Nothing quite rocks our world like a certifiable natural disaster.
And this year has seen quite a few, including the Derecho, a severe thunderstorm complex that roared through the Mid-Atlantic and Midwest in June, the drought that decimated crops and livestock in the central U.S., the heat wave that killed more than 82 and now, the newest member of the club, Hurricane Sandy, aka Frankenstorm.
“A Region Crippled. Northeast Suffers Flooding and Huge Damage in Storm’s Path; Millions Without Power,” the New York Times headline reads the day after Hurricane Sandy slammed into the East Coast. That’s 8,000,000 people without power and at least 150 people dead overall. Odds are, those numbers will rise.
This was one time when the media did not over-hype the coming event. In fact, Sandy seems to have exceeded expectations as far as destructive power goes. As I write this, she’s still working her way north and west, gradually growing weaker, thank God.
Full disclosure: I left my home on Fire Island on Sunday morning as the storm approached, and I have no idea what shape it’s in. I probably won’t know for days.
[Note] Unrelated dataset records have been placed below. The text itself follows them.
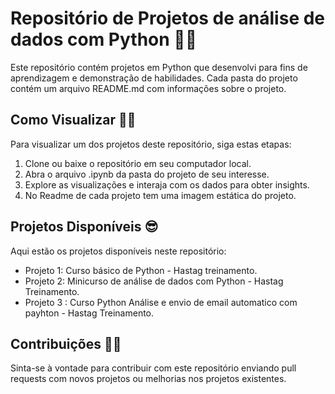 
# Repositório de Projetos de análise de dados com Python 🔎🎲

Este repositório contém projetos em Python que desenvolvi para fins de aprendizagem e demonstração de habilidades. Cada pasta do projeto contém um arquivo README.md com informações sobre o projeto.

## Como Visualizar 👩‍💻

Para visualizar um dos projetos deste repositório, siga estas etapas:

1. Clone ou baixe o repositório em seu computador local.
2. Abra o arquivo .ipynb da pasta do projeto de seu interesse.
3. Explore as visualizações e interaja com os dados para obter insights.
4. No Readme de cada projeto tem uma imagem estática do projeto.

## Projetos Disponíveis 😎

Aqui estão os projetos disponíveis neste repositório:

- Projeto 1: Curso básico de Python - Hastag treinamento.
- Projeto 2: Minicurso de análise de dados com Python - Hastag Treinamento.
- Projeto 3 : Curso Python Análise e envio de email automatico com payhton - Hastag Treinamento.
  
  
## Contribuições 🤜🤛

Sinta-se à vontade para contribuir com este repositório enviando pull requests com novos projetos ou melhorias nos projetos existentes.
But I’m lucky enough to be sheltering in a place that’s warm, dry and has electricity.
I left a lot of things back in that house. Furniture, clothes, gadgets, TVs, cookware, artwork… you know, stuff. Some of it I thought I was pretty attached to. But right now, sitting here with my husband and our two rescue cats, there isn’t a single thing that wish I’d gone back for.
It may sound like a cliché – well, let’s face it, clichés exist for a reason – but when disasters of this magnitude strike, you do learn what really matters to you.
Our hearts go out to any and all who suffered during this and the other disasters we’ve seen in 2012. For those of you who’d like to provide a hand to your neighbors, however distant, please visit the American Red Cross website.